Once I became involved with theater handling things became a bit trickier on my wrists. I am willing to help but I am always afraid of getting hurt. I can remember working backstage at a show where I was supposed to wear all black but had to wear a white brace on my wrist. It ended up not being a big deal because the director and the stage manager were more concerned about my safety with the injury, than the color of my brace.

After getting injured once while working on the production side of a show, I learned how to get through tech week as well as to take care of myself.

I honestly thought I had it covered. That was until I re-injured my hand once again right before the second performance of the show that I was in. This was something else I could add to the list of things I had to figure out how to do when it came to being cast in a show. Being on stage in the show is certainly more revealing than working on the backside of things.

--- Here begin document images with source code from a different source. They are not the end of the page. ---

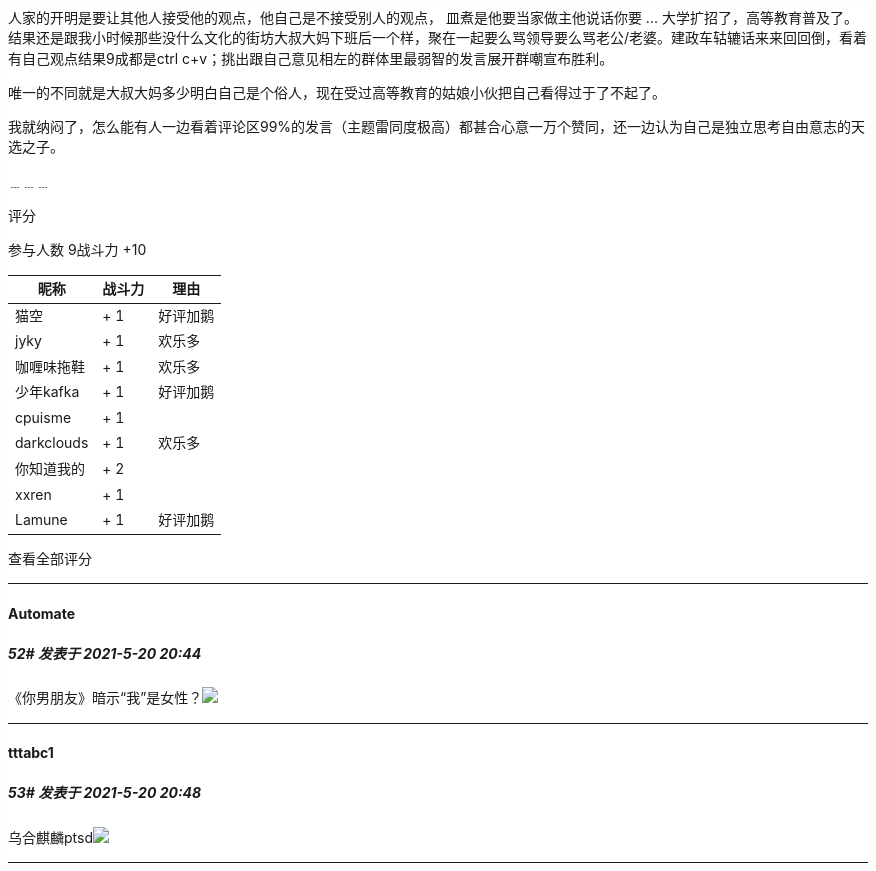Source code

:人家的开明是要让其他人接受他的观点，他自己是不接受别人的观点， 皿煮是他要当家做主他说话你要 ...</blockquote>
大学扩招了，高等教育普及了。结果还是跟我小时候那些没什么文化的街坊大叔大妈下班后一个样，聚在一起要么骂领导要么骂老公/老婆。建政车轱辘话来来回回倒，看着有自己观点结果9成都是ctrl c+v；挑出跟自己意见相左的群体里最弱智的发言展开群嘲宣布胜利。


唯一的不同就是大叔大妈多少明白自己是个俗人，现在受过高等教育的姑娘小伙把自己看得过于了不起了。


我就纳闷了，怎么能有人一边看着评论区99%的发言（主题雷同度极高）都甚合心意一万个赞同，还一边认为自己是独立思考自由意志的天选之子。


﹍﹍﹍

评分


 参与人数 9战斗力 +10

|昵称|战斗力|理由|
|----|---|---|
| 猫空| + 1|好评加鹅|
| jyky| + 1|欢乐多|
| 咖喱味拖鞋| + 1|欢乐多|
| 少年kafka| + 1|好评加鹅|
| cpuisme| + 1||
| darkclouds| + 1|欢乐多|
| 你知道我的| + 2||
| xxren| + 1||
| Lamune| + 1|好评加鹅|


查看全部评分


*****

####  Automate  
##### 52#       发表于 2021-5-20 20:44


《你男朋友》暗示“我”是女性？<img src="https://static.saraba1st.com/image/smiley/face2017/066.png" referrerpolicy="no-referrer">


*****

####  tttabc1  
##### 53#       发表于 2021-5-20 20:48


乌合麒麟ptsd<img src="https://static.saraba1st.com/image/smiley/face2017/037.png" referrerpolicy="no-referrer">


*****
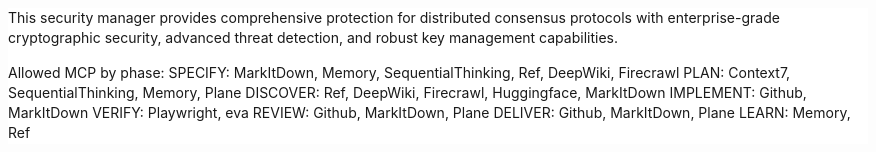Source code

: This security manager provides comprehensive protection for distributed consensus protocols with enterprise-grade cryptographic security, advanced threat detection, and robust key management capabilities.

Allowed MCP by phase:
SPECIFY: MarkItDown, Memory, SequentialThinking, Ref, DeepWiki, Firecrawl
PLAN:    Context7, SequentialThinking, Memory, Plane
DISCOVER: Ref, DeepWiki, Firecrawl, Huggingface, MarkItDown
IMPLEMENT: Github, MarkItDown
VERIFY:  Playwright, eva
REVIEW:  Github, MarkItDown, Plane
DELIVER: Github, MarkItDown, Plane
LEARN:   Memory, Ref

This particular time, I was in so much pain and my left hand swelled up to the point that it wasn’t useable. And by being in the cast this time around, I was not in a position to wear my brace on stage. How was I going to take care of myself and be onstage to tell the story. Then a 1000 other things started racing through my mind. How was I going to get ready for the show with the use of only 1 hand? How could I do my hair and put on my make-up singlehandedly? I have had to adapt quickly at times with how to do things one handed, but hair and make-up for a show had yet to make it onto that list. The more I thought about it the more I started freaking out because once I got past hair and make-up, there would be costume changes to think about, shoes to be buckled and tied, and a wig that needed to go on for one scene in Act 1. How was I going to pull all of this off?

As soon as I arrived at theater the answer became clear. My cast mates. When they found out about my condition, they were willing to help in whatever way they could. They were all more than willing to buckle my shoes, or put my wig on, and even button up my shirt for me at intermission. Off stage I was crying and icing my hand but onstage I was up there singing and dancing as if nothing was wrong. Somehow, by the end of the night, I had managed to make it through the whole production and I am sure the adrenaline of the lights and the audience had a lot to do with that.

By the matinee the next day, I was feeling a bit better. The swelling in my hand was down but I still couldn’t use my thumb. I felt better because I wasn't completely useless. As silly as this sounds, I could at least dress myself but I still couldn’t buckle my character shoes. And by feeling better I enjoyed being a part of the show more.

The entire process of being in a show was still all new to me even by the third performance. But what I quickly learned from this particular experience is that I can trust my cast mates because we were all in this together, we were all a part of a story that was going to be told and because no matter what, the show must go on!